The minister must approve the regeneration date, free growing height and stocking standards referred to in section 16 (3) if the minister is satisfied that the regeneration date and the standards will result in the area being stocked with ecologically suitable species that address immediate and long-term forest health issues on the area, to a density or to a basal area that, in either case, is consistent with maintaining or enhancing an economically valuable supply of commercial timber from British Columbia's forests, and is consistent with the timber supply analysis and forest management assumptions that apply to the area covered by the plan on the date that the plan is submitted for approval, and the free growing height is of sufficient height to demonstrate that the tree is adapted to the site, and (3(b)) is growing well and can reasonably be expected to continue to do so.

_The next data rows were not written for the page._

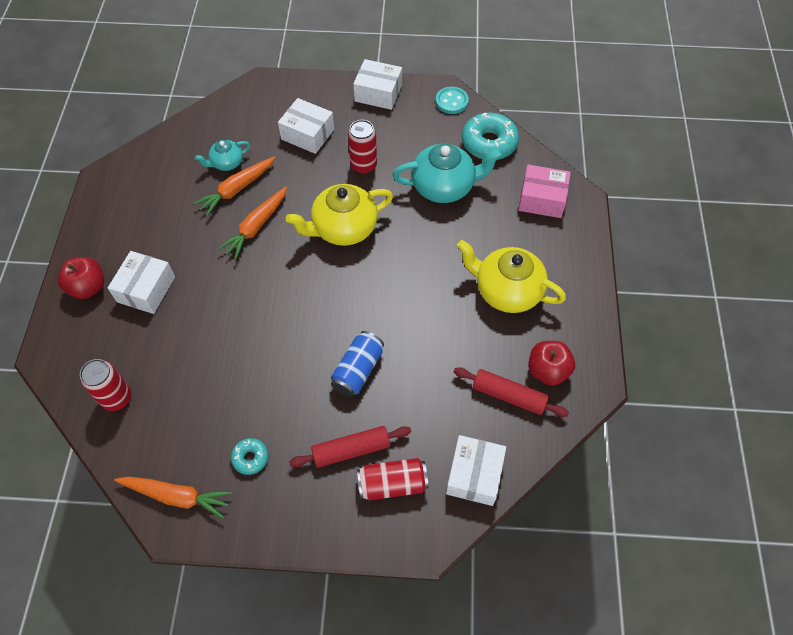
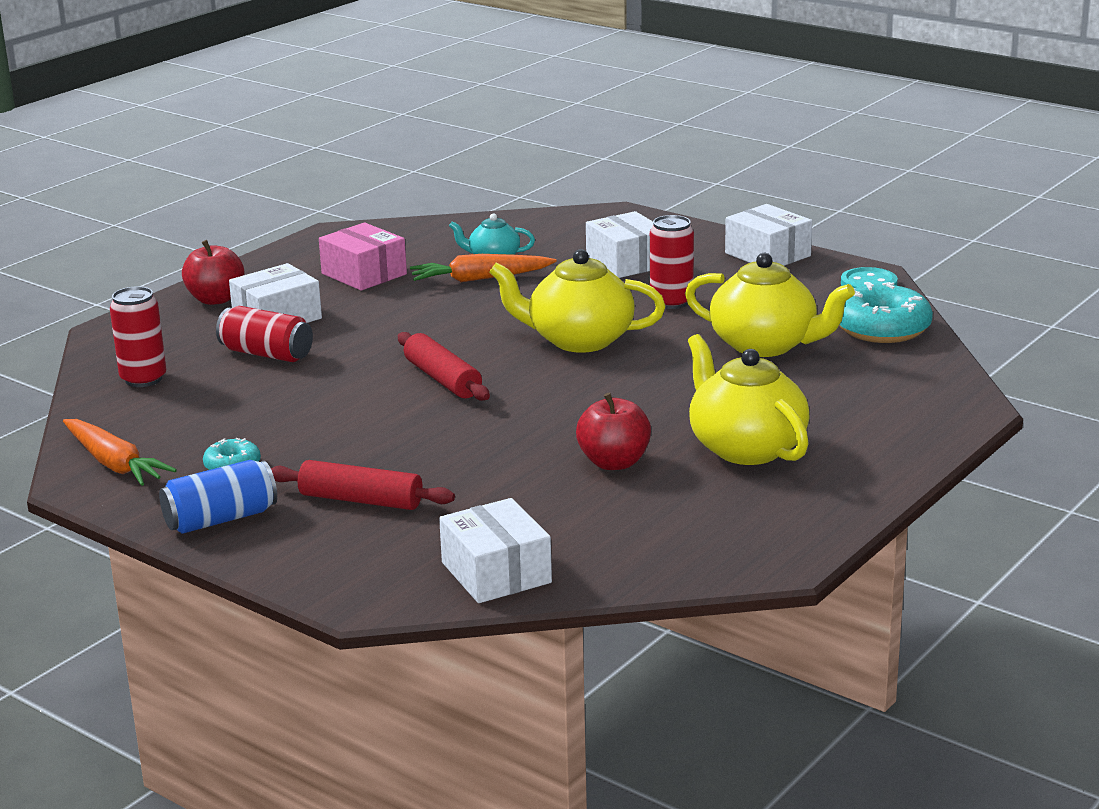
camera: 35 degrees right, 35 degrees down
(256, 226) = (467, 310): orange carrot -> none
(358, 370) = (451, 446): blue can -> blue can (221, 519)
(392, 484) = (377, 542): red can -> red can (266, 354)
(444, 186) = (765, 345): turquoise teapot -> yellow teapot
(474, 475) = (496, 572): white box -> white box turned 75 degrees counterclockwise
(508, 395) = (632, 529): red rolling pin -> red rolling pin (442, 379)
(541, 199) = (903, 392): pink box -> pink box (364, 274)
(547, 370) = (719, 527): red apple -> red apple (614, 462)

41 Modification of insect behaviour An agreement holder or a timber sales manager who uses trap trees or pheromones to concentrate insect populations must ensure that the insect brood is destroyed before the insects emerge.
44 Free growing stands generally Exempts the requirement to establish a free-growing stand that was harvested for the purpose of felling and removing trap trees
46.2 Requirements if free growing stand cannot be established If a free-growing stand cannot be established to the original standards and requirements, then the person who holds the obligation must provide a rationale for the failure and may propose a revised stocking standard, minimum height and latest date when free-growing status will be achieved.
96 Relief or funding Relief from the obligation to establish a free-growing stand may be give if the District Manager is satisfied that extraordinary circumstances exist which, due to their nature, would make it unjust if the agreement holder were not relieved.  “Events causing damage” that are considered extraordinary circumstance are limited to fire, Dothistroma (redband needle blight)(if the stand was established before July 31, 2006 – before the hazard areas were identified), and “a landslide, or a flood, that makes it impossible to establish within 20 years of the commencement date a free growing stand on the area affected by the flood or landslide”.
109 Bark beetle management powers

NOTE:  This section has now been repealed.

The power of the minister to designate an emergency bark beetle management area under section 2 [designation of an emergency bark beetle management area] of the Bark Beetle Regulation, B.C. Reg. 286/2001, as it was immediately before its repeal, is continued under this regulation.

The power of the coordinator to designate an emergency bark beetle management area as an emergency management unit under section 3 [designation of an emergency management unit] of the Bark Beetle Regulation, as it was immediately before its repeal, is continued under this regulation.